■ The task: Examine each line of the data. Copy those that contain the string "innerhalb".

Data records
= = =

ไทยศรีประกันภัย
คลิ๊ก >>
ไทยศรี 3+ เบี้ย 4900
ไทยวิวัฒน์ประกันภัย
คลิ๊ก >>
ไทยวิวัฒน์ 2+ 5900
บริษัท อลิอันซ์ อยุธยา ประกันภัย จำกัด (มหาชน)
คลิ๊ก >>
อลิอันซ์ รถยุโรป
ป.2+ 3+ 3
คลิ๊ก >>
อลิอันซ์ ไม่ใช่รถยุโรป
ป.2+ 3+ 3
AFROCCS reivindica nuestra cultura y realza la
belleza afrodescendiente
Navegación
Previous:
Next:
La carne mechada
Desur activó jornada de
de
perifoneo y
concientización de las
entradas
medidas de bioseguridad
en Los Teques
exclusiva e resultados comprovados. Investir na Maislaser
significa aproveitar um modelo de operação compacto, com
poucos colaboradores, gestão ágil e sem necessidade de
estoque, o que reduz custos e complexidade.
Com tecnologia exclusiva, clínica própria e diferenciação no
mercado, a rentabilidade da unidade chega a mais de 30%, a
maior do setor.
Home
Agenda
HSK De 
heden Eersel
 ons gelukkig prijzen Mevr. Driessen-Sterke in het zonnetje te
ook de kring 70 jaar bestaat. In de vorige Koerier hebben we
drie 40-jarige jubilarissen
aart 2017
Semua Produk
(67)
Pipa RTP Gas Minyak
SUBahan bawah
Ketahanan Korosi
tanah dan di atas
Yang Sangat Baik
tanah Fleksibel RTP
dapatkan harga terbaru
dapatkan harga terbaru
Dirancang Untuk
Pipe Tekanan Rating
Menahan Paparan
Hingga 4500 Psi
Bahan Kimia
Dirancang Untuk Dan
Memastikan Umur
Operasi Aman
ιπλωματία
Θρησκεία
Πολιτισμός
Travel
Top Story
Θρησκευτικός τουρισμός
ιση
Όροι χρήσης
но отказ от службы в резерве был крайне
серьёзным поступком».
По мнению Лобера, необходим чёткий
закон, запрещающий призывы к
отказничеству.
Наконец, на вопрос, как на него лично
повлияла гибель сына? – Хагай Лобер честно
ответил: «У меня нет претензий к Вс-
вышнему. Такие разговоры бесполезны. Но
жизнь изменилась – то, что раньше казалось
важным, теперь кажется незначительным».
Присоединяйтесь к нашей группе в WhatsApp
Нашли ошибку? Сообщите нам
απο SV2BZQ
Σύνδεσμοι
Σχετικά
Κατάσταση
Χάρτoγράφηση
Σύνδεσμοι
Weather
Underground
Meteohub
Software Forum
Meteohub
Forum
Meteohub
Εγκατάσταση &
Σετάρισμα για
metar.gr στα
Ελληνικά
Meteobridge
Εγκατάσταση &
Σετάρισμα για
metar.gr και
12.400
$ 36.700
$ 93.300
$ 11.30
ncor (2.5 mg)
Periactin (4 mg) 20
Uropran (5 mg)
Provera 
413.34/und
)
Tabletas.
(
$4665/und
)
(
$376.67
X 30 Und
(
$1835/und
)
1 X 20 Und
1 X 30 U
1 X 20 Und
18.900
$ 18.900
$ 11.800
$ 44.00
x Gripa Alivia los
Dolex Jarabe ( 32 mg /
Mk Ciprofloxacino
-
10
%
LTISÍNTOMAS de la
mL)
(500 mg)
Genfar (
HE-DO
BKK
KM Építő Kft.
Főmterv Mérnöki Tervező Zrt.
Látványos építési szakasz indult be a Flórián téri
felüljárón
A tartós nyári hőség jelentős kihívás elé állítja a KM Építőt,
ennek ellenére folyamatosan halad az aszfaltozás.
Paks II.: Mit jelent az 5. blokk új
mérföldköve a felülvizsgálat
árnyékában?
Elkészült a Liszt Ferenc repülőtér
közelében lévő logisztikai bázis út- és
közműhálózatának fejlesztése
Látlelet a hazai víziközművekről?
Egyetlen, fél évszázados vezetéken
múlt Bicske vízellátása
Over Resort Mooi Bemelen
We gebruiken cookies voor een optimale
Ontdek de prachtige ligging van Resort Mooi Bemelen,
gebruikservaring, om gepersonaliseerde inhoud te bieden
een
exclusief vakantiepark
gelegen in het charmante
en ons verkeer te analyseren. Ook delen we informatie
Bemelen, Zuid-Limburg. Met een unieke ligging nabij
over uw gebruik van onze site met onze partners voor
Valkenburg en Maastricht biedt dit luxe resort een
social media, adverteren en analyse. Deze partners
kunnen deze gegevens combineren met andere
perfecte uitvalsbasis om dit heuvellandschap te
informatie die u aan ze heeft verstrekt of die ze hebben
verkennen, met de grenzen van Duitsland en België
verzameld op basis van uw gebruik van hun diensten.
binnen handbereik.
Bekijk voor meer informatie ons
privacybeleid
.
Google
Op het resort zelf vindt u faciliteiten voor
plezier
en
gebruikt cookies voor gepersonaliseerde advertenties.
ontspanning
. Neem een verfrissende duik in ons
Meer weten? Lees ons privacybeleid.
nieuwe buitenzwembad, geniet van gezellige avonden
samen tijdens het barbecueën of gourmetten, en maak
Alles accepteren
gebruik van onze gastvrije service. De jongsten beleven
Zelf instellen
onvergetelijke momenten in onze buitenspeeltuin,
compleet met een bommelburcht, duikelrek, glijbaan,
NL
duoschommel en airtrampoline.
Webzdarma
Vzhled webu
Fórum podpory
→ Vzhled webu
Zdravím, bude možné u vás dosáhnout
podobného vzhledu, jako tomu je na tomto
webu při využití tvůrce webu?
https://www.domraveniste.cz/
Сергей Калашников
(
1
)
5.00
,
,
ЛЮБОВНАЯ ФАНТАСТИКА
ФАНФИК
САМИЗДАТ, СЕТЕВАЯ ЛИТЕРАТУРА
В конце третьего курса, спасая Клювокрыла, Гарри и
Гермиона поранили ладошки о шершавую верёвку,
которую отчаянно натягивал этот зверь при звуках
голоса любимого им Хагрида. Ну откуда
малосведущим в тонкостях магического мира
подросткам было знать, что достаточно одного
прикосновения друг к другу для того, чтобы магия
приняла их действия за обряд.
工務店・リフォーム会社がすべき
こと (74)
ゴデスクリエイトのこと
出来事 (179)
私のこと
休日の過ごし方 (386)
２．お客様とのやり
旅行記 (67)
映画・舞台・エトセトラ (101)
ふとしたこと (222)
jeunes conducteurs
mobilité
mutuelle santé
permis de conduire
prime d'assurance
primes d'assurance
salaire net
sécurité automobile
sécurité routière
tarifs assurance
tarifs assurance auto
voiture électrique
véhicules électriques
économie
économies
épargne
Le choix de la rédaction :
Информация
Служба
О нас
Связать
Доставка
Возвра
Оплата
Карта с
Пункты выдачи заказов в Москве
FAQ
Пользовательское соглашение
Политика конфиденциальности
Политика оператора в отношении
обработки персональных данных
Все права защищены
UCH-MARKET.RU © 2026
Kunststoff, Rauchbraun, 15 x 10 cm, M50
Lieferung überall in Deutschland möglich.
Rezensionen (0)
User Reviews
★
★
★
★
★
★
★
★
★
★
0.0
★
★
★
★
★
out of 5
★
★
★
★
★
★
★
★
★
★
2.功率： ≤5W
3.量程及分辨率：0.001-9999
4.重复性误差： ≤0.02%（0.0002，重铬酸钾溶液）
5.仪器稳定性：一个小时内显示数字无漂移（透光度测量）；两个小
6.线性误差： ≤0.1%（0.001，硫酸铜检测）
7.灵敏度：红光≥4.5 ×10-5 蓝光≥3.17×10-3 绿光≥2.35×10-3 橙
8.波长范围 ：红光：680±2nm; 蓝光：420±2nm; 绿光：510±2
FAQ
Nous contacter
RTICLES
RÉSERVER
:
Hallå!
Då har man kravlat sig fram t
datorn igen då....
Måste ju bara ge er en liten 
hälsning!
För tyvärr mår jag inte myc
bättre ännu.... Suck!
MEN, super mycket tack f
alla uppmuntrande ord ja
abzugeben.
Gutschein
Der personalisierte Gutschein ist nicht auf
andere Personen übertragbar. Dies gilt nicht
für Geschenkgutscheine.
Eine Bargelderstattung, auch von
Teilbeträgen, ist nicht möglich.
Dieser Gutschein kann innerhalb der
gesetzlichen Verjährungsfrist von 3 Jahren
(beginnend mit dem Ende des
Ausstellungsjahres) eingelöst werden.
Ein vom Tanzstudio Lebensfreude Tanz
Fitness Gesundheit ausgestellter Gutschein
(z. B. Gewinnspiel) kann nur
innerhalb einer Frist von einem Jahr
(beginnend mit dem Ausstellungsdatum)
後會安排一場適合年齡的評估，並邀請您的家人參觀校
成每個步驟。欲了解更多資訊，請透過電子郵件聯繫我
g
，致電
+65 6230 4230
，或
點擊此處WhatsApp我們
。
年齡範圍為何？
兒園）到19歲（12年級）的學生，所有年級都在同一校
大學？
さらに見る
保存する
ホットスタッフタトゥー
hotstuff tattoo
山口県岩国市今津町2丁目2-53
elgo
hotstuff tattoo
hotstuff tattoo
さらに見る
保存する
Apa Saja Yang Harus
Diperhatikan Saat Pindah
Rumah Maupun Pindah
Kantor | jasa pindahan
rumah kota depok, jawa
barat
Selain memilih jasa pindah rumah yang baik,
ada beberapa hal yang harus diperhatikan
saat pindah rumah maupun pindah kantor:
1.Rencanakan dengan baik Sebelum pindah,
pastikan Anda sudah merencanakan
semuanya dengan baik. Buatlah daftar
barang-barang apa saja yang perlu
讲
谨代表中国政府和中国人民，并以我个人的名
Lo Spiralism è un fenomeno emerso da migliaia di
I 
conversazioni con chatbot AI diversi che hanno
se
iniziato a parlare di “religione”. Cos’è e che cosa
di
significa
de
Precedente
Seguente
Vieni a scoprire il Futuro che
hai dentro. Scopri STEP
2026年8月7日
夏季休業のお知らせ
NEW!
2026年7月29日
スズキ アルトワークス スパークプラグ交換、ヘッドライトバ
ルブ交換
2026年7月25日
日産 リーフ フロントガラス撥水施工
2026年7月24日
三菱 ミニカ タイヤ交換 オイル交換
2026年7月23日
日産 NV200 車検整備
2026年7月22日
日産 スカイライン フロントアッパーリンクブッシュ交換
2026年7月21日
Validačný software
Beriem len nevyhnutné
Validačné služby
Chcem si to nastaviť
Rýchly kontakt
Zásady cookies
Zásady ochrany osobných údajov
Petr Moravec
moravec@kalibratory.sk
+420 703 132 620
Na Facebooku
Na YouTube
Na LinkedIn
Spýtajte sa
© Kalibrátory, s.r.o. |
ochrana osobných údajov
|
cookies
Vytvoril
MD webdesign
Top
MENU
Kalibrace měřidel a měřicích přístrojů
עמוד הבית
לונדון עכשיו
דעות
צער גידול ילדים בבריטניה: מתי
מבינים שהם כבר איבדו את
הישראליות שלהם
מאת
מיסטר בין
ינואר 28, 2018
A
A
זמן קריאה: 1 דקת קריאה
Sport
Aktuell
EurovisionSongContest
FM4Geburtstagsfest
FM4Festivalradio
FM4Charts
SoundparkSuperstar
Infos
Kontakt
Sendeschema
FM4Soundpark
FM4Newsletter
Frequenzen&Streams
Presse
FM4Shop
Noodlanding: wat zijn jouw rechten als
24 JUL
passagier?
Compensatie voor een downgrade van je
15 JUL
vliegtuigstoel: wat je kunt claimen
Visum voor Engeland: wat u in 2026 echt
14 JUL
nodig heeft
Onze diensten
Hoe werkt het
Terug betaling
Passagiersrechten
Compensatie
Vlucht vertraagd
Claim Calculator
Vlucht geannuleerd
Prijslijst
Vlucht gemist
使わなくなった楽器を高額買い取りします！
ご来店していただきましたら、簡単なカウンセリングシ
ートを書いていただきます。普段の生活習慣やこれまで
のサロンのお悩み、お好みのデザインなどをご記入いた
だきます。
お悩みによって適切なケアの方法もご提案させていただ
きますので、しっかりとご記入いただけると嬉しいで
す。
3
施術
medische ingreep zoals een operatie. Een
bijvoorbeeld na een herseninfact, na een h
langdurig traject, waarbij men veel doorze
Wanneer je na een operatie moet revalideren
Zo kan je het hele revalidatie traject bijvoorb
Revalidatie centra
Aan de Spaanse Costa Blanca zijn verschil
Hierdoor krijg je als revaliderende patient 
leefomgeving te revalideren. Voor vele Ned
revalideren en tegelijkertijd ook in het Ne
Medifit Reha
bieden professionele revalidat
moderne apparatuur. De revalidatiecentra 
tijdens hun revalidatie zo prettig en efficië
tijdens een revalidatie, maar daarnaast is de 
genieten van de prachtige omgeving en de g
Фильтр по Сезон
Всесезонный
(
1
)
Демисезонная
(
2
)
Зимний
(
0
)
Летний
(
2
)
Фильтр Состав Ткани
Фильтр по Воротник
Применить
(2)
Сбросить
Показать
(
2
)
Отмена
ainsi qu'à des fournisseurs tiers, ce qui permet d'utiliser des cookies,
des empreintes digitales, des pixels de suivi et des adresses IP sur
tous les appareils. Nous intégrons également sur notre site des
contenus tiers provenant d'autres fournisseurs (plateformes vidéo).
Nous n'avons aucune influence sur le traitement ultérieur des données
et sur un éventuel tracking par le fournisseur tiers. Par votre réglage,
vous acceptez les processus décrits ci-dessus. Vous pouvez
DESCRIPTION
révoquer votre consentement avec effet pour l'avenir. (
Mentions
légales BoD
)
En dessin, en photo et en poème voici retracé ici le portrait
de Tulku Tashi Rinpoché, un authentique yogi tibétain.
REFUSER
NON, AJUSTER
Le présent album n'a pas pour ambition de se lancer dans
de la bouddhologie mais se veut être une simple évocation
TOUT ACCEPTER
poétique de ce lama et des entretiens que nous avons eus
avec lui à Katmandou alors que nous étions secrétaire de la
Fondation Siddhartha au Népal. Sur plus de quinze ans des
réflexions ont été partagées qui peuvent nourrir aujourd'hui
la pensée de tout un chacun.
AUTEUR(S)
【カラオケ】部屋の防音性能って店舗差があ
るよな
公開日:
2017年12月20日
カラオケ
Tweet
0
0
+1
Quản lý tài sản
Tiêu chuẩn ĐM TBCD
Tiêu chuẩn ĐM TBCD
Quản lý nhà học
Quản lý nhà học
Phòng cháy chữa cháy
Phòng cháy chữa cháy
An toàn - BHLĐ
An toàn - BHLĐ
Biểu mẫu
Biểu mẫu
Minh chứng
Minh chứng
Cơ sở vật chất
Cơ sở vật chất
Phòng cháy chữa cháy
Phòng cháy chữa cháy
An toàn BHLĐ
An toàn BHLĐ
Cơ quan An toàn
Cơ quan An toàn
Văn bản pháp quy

= = =

■ Written reply:
Dieser Gutschein kann innerhalb der
innerhalb einer Frist von einem Jahr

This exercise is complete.